Crisi di Governo, De Luca continua a tessere le lodi di Draghi: “È come un Cristo”

Secondo il governatore della Campania il premier incaricato “è un uomo votato al martirio” e “dovrà fare un percorso di guerra”

Il presidente della Regione Campania, Vincenzo De Luca, continua a tessere le lodi del premier incaricato Mario Draghi. Dopo essersi detto “entusiasto” di un possibile governo a guida dell’ex presidente della Bce (vai all’articolo), De Luca nel corso della consueta diretta del venerdì su Facebook ha affermato che Draghi “un uomo saggio e mite” gli è “apparso come un Cristo quando ha cominciato a fare i colloqui con i cespugli. Uno, due, tre, quattro, e lui seduto a quel tavolo”. Per il governatore Draghi sarebbe “un uomo votato al martirio” perché “dovrà farer i conti con problemi drammatici, a cominciare dal Covid”. “Direi – ha aggiunto De Luca – di non suonare ancora le campane a festa. Draghi credo che dovrà fare un percorso di guerra. Già quando presenterà la lista dei ministri avrà un primo bombardamento, ma intanto prendiamo atto che l’Italia ha individuato una personalità che per la sua sola storia dà prestigio all’Italia e ci dà credibilità in Europa e nei mercati finanziari”.

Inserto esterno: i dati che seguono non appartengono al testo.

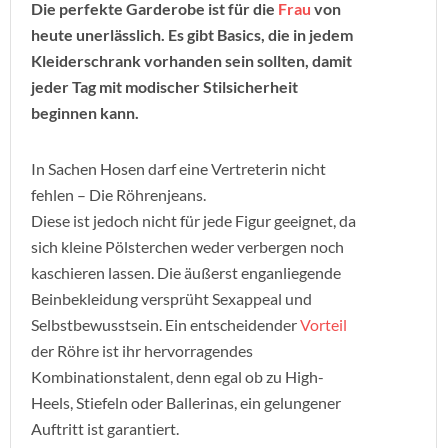
Die perfekte Garderobe ist für die
Frau
von
heute unerlässlich. Es gibt Basics, die in jedem
Kleiderschrank vorhanden sein sollten, damit
jeder Tag mit modischer Stilsicherheit
beginnen kann.
In Sachen Hosen darf eine Vertreterin nicht
fehlen – Die Röhrenjeans.
Diese ist jedoch nicht für jede Figur geeignet, da
sich kleine Pölsterchen weder verbergen noch
kaschieren lassen. Die äußerst enganliegende
Beinbekleidung versprüht Sexappeal und
Selbstbewusstsein. Ein entscheidender
Vorteil
der Röhre ist ihr hervorragendes
Kombinationstalent, denn egal ob zu High-
Heels, Stiefeln oder Ballerinas, ein gelungener
Auftritt ist garantiert.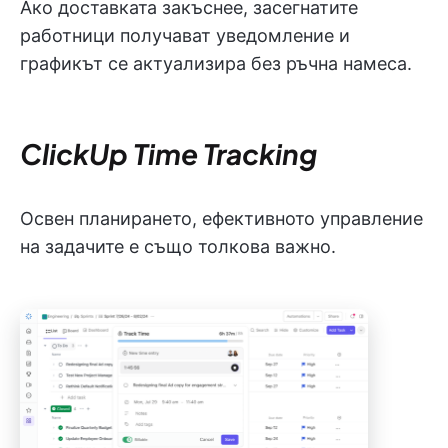
Ако доставката закъснее, засегнатите
работници получават уведомление и
графикът се актуализира без ръчна намеса.
ClickUp Time Tracking
Освен планирането, ефективното управление
на задачите е също толкова важно.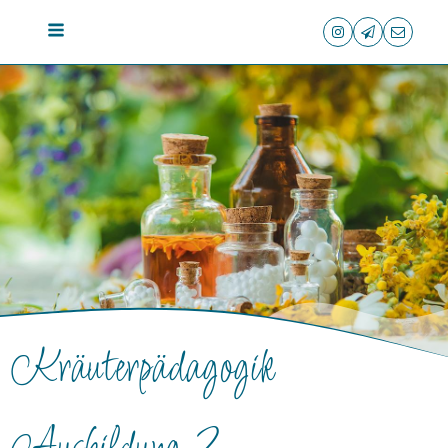
Kräuterpädagogik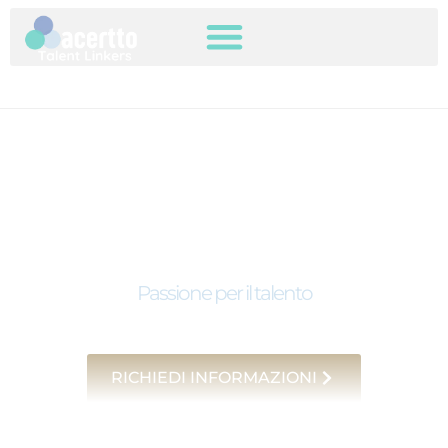
Executive Search
Passione per il talento
RICHIEDI INFORMAZIONI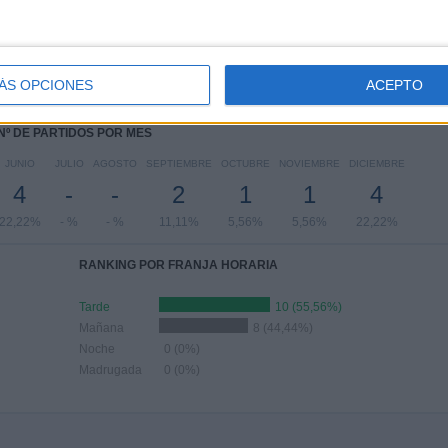
PARTIDOS POR DÍA DE LA SEMANA
COLES
JUEVES
VIERNES
SÁBADO
DOMINGO
2
3
2
2
2
ÁS OPCIONES
ACEPTO
11%
16,67%
11,11%
11,11%
11,11%
Nº DE PARTIDOS POR MES
JUNIO
JULIO
AGOSTO
SEPTIEMBRE
OCTUBRE
NOVIEMBRE
DICIEMBRE
4
-
-
2
1
1
4
22,22%
- %
- %
11,11%
5,56%
5,56%
22,22%
RANKING POR FRANJA HORARIA
Tarde
10 (55,56%)
Mañana
8 (44,44%)
Noche
0 (0%)
Madrugada
0 (0%)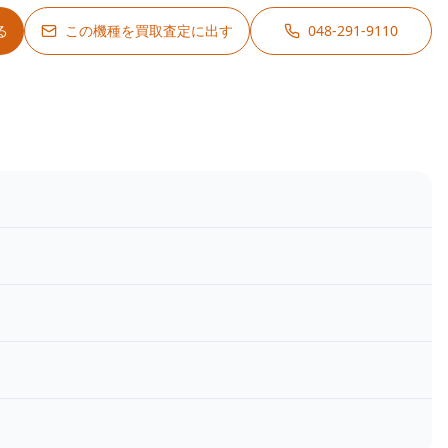
る
この機種を買取査定に出す
048-291-9110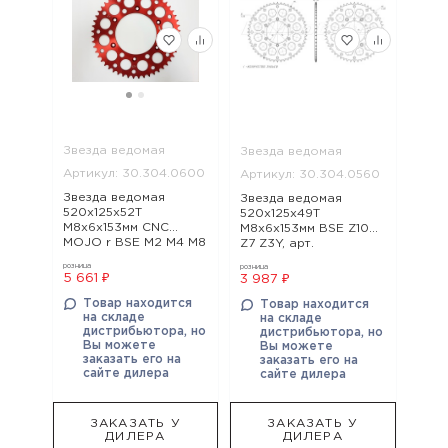
Звезда ведомая
Звезда ведомая
Артикул: 30.304.0600
Артикул: 30.304.0560
Звезда ведомая
Звезда ведомая
520x125x52Т
520x125x49Т
М8х6х153мм CNC
М8х6х153мм BSE Z10
MOJO r BSE M2 M4 M8
Z7 Z3Y, арт.
RTC 300 Z8 Z7, арт.
30.304.0560
розница
розница
30.304.0600
5 661 ₽
3 987 ₽
Товар находится
Товар находится
на складе
на складе
дистрибьютора, но
дистрибьютора, но
Вы можете
Вы можете
заказать его на
заказать его на
сайте дилера
сайте дилера
ЗАКАЗАТЬ У
ЗАКАЗАТЬ У
ДИЛЕРА
ДИЛЕРА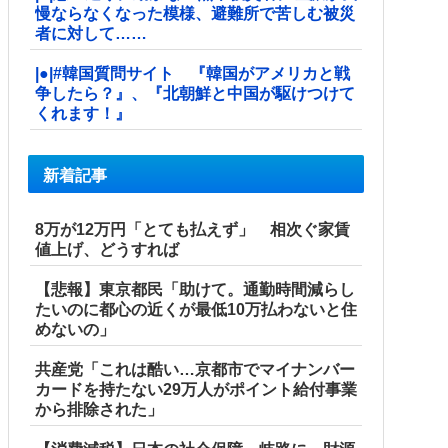
慢ならなくなった模様、避難所で苦しむ被災
者に対して……
|●|#韓国質問サイト 『韓国がアメリカと戦
争したら？』、『北朝鮮と中国が駆けつけて
くれます！』
新着記事
8万が12万円「とても払えず」 相次ぐ家賃
値上げ、どうすれば
【悲報】東京都民「助けて。通勤時間減らし
たいのに都心の近くが最低10万払わないと住
めないの」
共産党「これは酷い…京都市でマイナンバー
カードを持たない29万人がポイント給付事業
から排除された」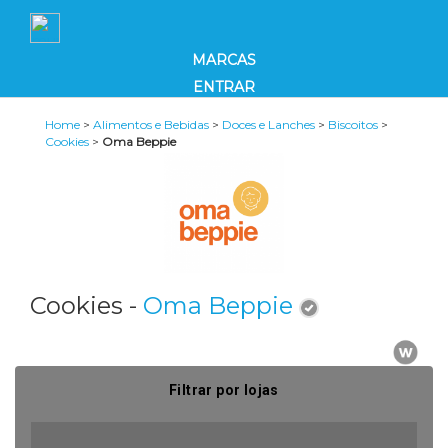
MARCAS
ENTRAR
Home
>
Alimentos e Bebidas
>
Doces e Lanches
>
Biscoitos
>
Cookies
>
Oma Beppie
Cookies -
Oma Beppie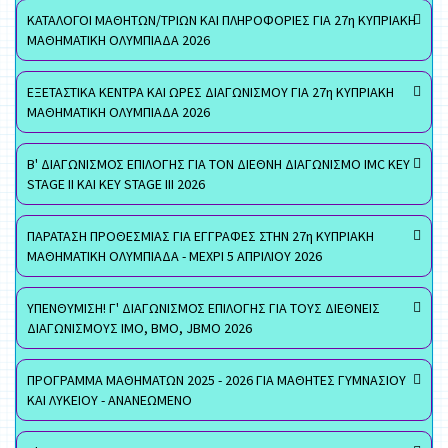
ΚΑΤΑΛΟΓΟΙ ΜΑΘΗΤΩΝ/ΤΡΙΩΝ ΚΑΙ ΠΛΗΡΟΦΟΡΙΕΣ ΓΙΑ 27η ΚΥΠΡΙΑΚΗ
ΜΑΘΗΜΑΤΙΚΗ ΟΛΥΜΠΙΑΔΑ 2026
ΕΞΕΤΑΣΤΙΚΑ ΚΕΝΤΡΑ ΚΑΙ ΩΡΕΣ ΔΙΑΓΩΝΙΣΜΟΥ ΓΙΑ 27η ΚΥΠΡΙΑΚΗ
ΜΑΘΗΜΑΤΙΚΗ ΟΛΥΜΠΙΑΔΑ 2026
Β' ΔΙΑΓΩΝΙΣΜΟΣ ΕΠΙΛΟΓΗΣ ΓΙΑ ΤΟΝ ΔΙΕΘΝΗ ΔΙΑΓΩΝΙΣΜΟ IMC KEY
STAGE II ΚΑΙ KEY STAGE III 2026
ΠΑΡΑΤΑΣΗ ΠΡΟΘΕΣΜΙΑΣ ΓΙΑ ΕΓΓΡΑΦΕΣ ΣΤΗΝ 27η ΚΥΠΡΙΑΚΗ
ΜΑΘΗΜΑΤΙΚΗ ΟΛΥΜΠΙΑΔΑ - ΜΕΧΡΙ 5 ΑΠΡΙΛΙΟΥ 2026
ΥΠΕΝΘΥΜΙΣΗ! Γ' ΔΙΑΓΩΝΙΣΜΟΣ ΕΠΙΛΟΓΗΣ ΓΙΑ ΤΟΥΣ ΔΙΕΘΝΕΙΣ
ΔΙΑΓΩΝΙΣΜΟΥΣ ΙΜΟ, ΒΜΟ, JBMO 2026
ΠΡΟΓΡΑΜΜΑ ΜΑΘΗΜΑΤΩΝ 2025 - 2026 ΓΙΑ ΜΑΘΗΤΕΣ ΓΥΜΝΑΣΙΟΥ
ΚΑΙ ΛΥΚΕΙΟΥ - ΑΝΑΝΕΩΜΕΝΟ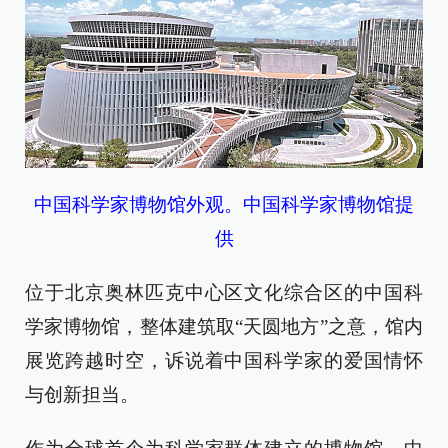
中国科学家博物馆外观。中国科学家博物馆提
供
位于北京奥林匹克中心区文化综合区的中国科
学家博物馆，整体建筑取“天圆地方”之意，馆内
展览跨越时空，诉说着中国科学家的爱国情怀
与创新担当。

La fiducia in Draghi è insomma totale a sentire il governatore: “Abbiamo respirato un’aria di grande sobrietà dopo un decennio di demagogia fatta di supponenza e di incompetenza nel nostro Paese, dopo un decennio nel quale non siamo stati capaci come forze politiche nazionali di approvare uno straccio di riforma istituzionale che strappasse l’Italia dalla palude della politica politicante che abbiamo conosciuto in queste settimane. Già la nomina a presidente del Consiglio di Giuseppe Conte la seconda volta è stata una vicenda sinceramente anomala: in nessun Paese del mondo avremmo avuto nel giro di poche settimane un presidente del Consiglio in grado di passare da una maggioranza a una maggioranza di segno opposto, ma ci siamo auto convinti in Italia che era una cosa normale. Ma già quella non era una cosa da Paese normale, da Paese nel quale si rispettasse la dignità della politica”.

De Luca oltre che della crisi di governo ha parlato anche dell’andamento dei contagi da Covid19. “La Campania è stata una delle regioni che ha goduto per settimane della collocazione nella zona gialla, che come abbiamo imparato è una collocazione che consente molta più flessibilità e aperture per attività commerciali, vita sociale e quant’altro. Tuttavia – ha aggiunto –, in un Paese come l’Italia, nel quale la zona gialla si accompagna a controlli zero, era inevitabile ed era prevedibile che si arrivasse a una ripresa di contagio anche forte”.

“Noi in Campania stiamo registrando da una settimana un tasso di positivi estremamente pesante, viaggiamo sui 1500 nuovi positivi da qualche giorno, tasso di contagio 10%. A livello nazionale si valutano le percentuali non sui tamponi molecolari ma antigenici che non sono affidabili, è un’altra truffa mediatica”, ha concluso De Luca.